[[ PROVIDED RECORDS, beginning ]]
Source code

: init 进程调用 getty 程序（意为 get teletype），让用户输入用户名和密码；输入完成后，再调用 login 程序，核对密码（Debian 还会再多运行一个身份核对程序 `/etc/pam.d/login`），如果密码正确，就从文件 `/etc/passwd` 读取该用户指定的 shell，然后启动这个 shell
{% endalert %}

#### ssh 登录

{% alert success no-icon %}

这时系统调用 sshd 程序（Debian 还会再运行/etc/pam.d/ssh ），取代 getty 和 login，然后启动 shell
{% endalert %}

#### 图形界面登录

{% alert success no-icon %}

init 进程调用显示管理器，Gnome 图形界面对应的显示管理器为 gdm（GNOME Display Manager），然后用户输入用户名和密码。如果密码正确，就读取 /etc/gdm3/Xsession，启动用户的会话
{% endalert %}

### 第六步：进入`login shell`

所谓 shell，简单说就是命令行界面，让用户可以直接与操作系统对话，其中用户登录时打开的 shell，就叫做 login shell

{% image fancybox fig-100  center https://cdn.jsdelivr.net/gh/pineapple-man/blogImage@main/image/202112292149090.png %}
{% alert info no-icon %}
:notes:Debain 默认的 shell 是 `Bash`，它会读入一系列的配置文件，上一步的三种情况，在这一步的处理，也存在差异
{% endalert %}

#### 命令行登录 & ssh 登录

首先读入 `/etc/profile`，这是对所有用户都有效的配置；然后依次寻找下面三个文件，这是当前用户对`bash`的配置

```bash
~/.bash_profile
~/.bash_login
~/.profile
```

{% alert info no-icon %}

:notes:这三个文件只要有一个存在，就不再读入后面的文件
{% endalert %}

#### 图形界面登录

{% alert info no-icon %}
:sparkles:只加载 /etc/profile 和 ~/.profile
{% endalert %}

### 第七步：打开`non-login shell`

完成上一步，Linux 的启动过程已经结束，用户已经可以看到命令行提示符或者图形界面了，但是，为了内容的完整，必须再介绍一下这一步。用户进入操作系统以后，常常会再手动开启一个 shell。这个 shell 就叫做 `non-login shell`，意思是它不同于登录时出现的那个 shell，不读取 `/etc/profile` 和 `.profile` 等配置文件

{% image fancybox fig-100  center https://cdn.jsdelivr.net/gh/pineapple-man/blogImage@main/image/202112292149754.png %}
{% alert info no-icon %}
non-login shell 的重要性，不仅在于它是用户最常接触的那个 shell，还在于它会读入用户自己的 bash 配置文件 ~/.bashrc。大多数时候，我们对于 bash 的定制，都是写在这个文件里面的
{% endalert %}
[[ PROVIDED RECORDS, end ]]
> [WHAT THE TASK ASKS] Go through the listing above and locate each line that holds the word "getty". Copy those lines.

> [OUTPUT FOR THIS TASK]
: init 进程调用 getty 程序（意为 get teletype），让用户输入用户名和密码；输入完成后，再调用 login 程序，核对密码（Debian 还会再多运行一个身份核对程序 `/etc/pam.d/login`），如果密码正确，就从文件 `/etc/passwd` 读取该用户指定的 shell，然后启动这个 shell
这时系统调用 sshd 程序（Debian 还会再运行/etc/pam.d/ssh ），取代 getty 和 login，然后启动 shell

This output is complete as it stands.